Riding the buss around town never seems to fly since no one wants to stand outside when it is -20. In some areas the question is whether you will be robbed, beaten then murdered. This is why we see empty bus after empty bus passing by.
Naperville, in cooperation with Aurora, could build a massive transportation center at the RT 59 rail station that would include side rails for more commuter trains to wait on (more appropriately sized express trains that fit the platforms in Chicago). Massive new parking decks that would pay for themselves, an indoor bus terminal and covered docks for those that ride the busses (local, Greyhound and the airport busses that pass by every day, room for taxi cabs, rental cars, and airport mini busses and limos, and some shops that cater to commuters like a convenience store, dry cleaner, drop off area for auto repairs etc.. Every viable option if you don’t want to drive.
Bus service in the morning and evening from this station to the I88 businesses might just work for reverse commuters.
My guess is that developers would be attracted to build condos and offices near the new and improved station linking Naperville to the world.
Sure gridlock costs money in wasted gas. For the most part, there is no way to cure it unless you limit when and where people can drive. They have done this in London with a vehicle tax for every trip into that city. Personally, I don't want to be charged to drive in any city. Bus routes in the far flung suburbs are not feasible, as people live to far apart to make it work. It doesn't really even work in the city as the constant doomsday route cuts and bailouts show.
Car pooling might work for a select few, but how many people live next door, or even within 5 miles of those they work with? Mass transit just means mass taxation, and as noted above, is not really a viable answer.

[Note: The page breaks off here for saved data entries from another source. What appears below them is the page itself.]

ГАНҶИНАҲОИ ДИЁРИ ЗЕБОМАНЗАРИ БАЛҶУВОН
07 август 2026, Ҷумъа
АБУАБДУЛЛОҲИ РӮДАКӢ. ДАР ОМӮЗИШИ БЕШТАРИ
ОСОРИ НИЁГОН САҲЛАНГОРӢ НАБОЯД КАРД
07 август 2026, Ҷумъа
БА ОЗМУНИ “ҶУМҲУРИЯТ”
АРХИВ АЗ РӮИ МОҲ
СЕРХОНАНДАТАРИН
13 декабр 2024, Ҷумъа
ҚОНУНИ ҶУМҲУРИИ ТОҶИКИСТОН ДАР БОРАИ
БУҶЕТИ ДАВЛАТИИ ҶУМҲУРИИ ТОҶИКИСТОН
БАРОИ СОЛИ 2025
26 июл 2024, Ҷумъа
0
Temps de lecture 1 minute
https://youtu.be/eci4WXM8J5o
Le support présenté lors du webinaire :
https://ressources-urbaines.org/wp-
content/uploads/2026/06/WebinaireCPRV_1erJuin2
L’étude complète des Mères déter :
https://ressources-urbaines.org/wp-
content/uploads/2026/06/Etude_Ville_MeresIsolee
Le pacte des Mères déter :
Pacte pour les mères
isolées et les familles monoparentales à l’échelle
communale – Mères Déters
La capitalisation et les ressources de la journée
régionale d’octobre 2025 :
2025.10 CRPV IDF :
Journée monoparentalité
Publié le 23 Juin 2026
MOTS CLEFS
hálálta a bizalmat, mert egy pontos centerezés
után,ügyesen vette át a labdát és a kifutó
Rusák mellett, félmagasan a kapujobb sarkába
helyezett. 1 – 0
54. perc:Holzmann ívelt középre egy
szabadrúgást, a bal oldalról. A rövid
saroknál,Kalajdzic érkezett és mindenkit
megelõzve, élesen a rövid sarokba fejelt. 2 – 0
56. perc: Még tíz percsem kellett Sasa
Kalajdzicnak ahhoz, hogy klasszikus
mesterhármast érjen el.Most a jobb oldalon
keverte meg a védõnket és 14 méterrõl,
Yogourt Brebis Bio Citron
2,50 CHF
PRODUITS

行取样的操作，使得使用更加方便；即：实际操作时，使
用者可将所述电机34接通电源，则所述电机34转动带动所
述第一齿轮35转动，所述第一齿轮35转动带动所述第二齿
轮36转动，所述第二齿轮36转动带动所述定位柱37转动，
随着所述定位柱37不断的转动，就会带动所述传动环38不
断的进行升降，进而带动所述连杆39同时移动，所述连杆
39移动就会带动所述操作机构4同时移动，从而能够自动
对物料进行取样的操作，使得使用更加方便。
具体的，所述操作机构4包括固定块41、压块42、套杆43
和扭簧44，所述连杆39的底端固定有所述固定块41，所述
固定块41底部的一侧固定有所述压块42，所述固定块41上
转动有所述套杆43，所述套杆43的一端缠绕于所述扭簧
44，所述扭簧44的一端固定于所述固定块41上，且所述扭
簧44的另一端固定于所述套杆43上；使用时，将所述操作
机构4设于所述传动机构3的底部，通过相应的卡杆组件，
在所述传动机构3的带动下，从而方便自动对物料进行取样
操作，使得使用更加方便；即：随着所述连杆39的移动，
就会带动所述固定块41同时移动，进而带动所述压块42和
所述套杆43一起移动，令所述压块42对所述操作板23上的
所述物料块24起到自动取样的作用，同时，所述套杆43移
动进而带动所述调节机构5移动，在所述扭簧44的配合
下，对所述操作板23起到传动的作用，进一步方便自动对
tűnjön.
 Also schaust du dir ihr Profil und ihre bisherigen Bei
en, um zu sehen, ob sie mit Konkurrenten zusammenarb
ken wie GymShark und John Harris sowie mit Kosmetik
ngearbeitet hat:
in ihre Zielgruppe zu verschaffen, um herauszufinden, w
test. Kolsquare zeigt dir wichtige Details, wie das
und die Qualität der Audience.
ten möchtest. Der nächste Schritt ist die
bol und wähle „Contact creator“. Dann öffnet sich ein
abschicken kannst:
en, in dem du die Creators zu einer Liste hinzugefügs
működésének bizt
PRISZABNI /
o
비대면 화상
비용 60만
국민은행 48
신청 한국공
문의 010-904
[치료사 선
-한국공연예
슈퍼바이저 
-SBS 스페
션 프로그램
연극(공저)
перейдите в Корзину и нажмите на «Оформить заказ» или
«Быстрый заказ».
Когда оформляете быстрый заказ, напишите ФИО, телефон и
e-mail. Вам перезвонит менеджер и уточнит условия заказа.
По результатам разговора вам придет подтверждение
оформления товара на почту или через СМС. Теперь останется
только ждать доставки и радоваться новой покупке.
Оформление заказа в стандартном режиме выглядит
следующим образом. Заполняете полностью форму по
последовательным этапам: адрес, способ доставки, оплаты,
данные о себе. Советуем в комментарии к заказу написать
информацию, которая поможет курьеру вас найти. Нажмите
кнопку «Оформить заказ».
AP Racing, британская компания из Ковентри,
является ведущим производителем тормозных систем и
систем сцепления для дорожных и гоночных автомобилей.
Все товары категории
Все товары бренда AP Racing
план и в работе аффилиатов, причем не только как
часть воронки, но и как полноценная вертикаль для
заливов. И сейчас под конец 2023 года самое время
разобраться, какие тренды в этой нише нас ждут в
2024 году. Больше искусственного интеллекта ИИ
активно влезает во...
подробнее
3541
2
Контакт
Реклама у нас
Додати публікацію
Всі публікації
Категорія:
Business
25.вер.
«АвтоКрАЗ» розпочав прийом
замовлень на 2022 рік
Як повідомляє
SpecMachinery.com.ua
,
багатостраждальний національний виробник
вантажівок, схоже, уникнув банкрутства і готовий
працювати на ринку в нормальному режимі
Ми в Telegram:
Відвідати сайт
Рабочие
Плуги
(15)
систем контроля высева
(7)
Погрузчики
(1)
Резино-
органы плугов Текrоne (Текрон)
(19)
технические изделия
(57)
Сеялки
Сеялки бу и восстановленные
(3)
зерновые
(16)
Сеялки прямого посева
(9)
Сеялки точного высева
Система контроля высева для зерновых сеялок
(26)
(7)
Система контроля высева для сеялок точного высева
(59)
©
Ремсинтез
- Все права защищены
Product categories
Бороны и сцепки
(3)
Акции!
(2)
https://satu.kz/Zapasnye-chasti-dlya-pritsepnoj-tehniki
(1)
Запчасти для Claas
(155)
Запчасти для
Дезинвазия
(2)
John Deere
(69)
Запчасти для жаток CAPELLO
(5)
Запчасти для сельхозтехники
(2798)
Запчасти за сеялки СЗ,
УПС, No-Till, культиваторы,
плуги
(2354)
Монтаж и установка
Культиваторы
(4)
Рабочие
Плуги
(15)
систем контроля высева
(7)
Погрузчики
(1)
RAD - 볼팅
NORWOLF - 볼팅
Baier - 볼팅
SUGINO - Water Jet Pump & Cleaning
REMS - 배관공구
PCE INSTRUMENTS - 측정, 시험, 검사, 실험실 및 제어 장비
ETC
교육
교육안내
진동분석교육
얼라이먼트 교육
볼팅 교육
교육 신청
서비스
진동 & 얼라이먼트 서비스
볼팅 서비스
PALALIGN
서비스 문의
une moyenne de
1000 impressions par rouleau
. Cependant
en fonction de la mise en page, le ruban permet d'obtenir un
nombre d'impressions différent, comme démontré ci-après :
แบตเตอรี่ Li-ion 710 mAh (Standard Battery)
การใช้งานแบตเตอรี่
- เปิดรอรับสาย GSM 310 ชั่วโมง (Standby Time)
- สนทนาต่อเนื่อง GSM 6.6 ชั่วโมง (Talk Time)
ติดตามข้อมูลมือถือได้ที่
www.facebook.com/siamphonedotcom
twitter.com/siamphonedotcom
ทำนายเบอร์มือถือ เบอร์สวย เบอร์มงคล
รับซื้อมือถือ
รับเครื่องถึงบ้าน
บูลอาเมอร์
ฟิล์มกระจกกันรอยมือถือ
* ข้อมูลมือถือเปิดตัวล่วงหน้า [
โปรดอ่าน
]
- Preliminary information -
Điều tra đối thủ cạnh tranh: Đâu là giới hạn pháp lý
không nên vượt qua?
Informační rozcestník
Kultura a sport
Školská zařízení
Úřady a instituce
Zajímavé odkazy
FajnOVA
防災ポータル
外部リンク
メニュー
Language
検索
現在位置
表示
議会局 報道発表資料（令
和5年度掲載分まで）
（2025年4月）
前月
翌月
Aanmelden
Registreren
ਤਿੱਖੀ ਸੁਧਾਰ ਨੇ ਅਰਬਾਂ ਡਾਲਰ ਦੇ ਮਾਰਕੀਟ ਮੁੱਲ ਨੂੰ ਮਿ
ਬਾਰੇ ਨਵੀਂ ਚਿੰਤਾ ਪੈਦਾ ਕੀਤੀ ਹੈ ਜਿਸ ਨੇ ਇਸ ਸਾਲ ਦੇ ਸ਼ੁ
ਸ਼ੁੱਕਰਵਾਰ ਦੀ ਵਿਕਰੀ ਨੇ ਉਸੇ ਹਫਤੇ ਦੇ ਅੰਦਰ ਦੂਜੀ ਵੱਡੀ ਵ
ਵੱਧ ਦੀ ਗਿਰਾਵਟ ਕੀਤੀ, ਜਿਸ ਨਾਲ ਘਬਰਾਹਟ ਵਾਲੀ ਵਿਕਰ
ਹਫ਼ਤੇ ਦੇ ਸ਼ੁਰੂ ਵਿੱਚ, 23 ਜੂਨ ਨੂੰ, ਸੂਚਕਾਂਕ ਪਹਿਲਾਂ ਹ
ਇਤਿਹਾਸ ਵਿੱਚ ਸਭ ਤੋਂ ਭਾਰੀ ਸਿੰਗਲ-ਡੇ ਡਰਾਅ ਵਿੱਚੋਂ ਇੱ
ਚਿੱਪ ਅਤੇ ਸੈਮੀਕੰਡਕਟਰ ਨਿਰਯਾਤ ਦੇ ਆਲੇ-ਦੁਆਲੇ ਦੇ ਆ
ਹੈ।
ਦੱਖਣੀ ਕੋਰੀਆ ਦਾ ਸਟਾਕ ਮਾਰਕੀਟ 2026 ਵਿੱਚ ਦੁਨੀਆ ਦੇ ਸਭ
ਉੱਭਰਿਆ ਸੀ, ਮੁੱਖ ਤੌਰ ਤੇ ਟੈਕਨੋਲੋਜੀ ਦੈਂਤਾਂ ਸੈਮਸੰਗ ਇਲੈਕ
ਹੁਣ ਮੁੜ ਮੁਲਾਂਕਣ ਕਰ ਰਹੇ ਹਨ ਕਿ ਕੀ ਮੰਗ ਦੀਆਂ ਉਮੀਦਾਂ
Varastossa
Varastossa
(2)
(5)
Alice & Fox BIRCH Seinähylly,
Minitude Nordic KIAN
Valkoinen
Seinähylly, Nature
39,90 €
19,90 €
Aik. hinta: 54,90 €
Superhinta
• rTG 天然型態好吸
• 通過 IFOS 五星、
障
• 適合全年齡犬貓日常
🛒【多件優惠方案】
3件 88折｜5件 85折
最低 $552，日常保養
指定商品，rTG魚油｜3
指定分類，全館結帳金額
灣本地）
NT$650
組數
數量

Those who use bikes are limited to close places; not really the answer for people who drive 15 or more miles to work.
In all honesty, I think we are stuck with the transportation system we have just because of the way the suburbs grew out of the city.
How many east/west and north/south thru streets does the city have?
That is why we have grid lock. (You really can't use the term "grid lock" in Naperville, because there is not a "grid" of streets.)